TEXT SEGMENT:
=======
The Leica Q2, Leica’s newest serious digital camera, is supposed to be a world-class photographic tool. Just listen to their advertising material, which describes the camera as “a perfect symbiosis of the essentials and innovation.” I’m not sure what that means, but after two months shooting the Q2 in all sorts of conditions, I’m sure of this – there’s no other digital camera that I’d rather own.
I used the camera during a week-long vacation to Walt Disney World in Florida. I used it on a beach for snapshots, for low-light shooting and long exposures at night, and as a macro camera chasing bees and fireflies. I spent a week with it shooting nothing but street photography. I took it (and my kids) to the zoo and shot portraits of the animals (by which I mean my kids). The quick takeaway – the Leica Q2 is a compact camera with an excellent full-frame sensor, an impressive lens, and intuitive classic controls. It’s a camera that can do it all with virtually no exceptions and just a few drawbacks (though one of them is significant).
What is the Leica Q2?
Leica’s original Q released in 2015 and showed the world what Leica could do in the compact, fixed-lens digital camera segment. Listed at about half the price of the interchangeable lens digital M rangefinder, it was and remains an incredibly popular camera. Leica even released an aesthetically minimized version in the Leica Q-P earlier this year.
Now four years after the original’s debut Leica’s released the improved Q2. Its brand new full frame CMOS sensor nearly doubles the original Q’s resolution, packing (a ridiculous) 47.3 megapixels into every frame. New weather sealing protects the juicy innards from dust and splashing water. The electronic viewfinder (EVF) is a much-improved 3.68 megapixel OLED unit boasting improved processing for as-lose-to-lag-free operation as we can get, and the battery pack has been upgraded to the one found in the pro-spec Leica SL (BP-SCL4). This increases shots-per-charge by 30% over the original Q, and though I didn’t count my shots, I know that a single charge repeatedly carried me through two full days at Disney World.
=======
RECORDS PROVIDED:
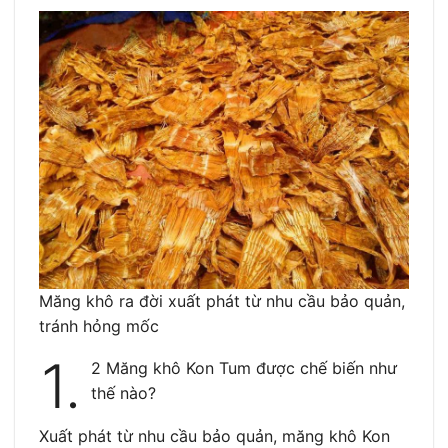
Măng khô ra đời xuất phát từ nhu cầu bảo quản,
tránh hỏng mốc
1.
2 Măng khô Kon Tum được chế biến như
thế nào?
Xuất phát từ nhu cầu bảo quản, măng khô Kon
=======
WHAT YOU ARE ASKED TO DO: In the Leica Q2 review, how many megapixels does the Q2's new sensor fit into every frame?

RESULT BELOW: 47.3 megapixels.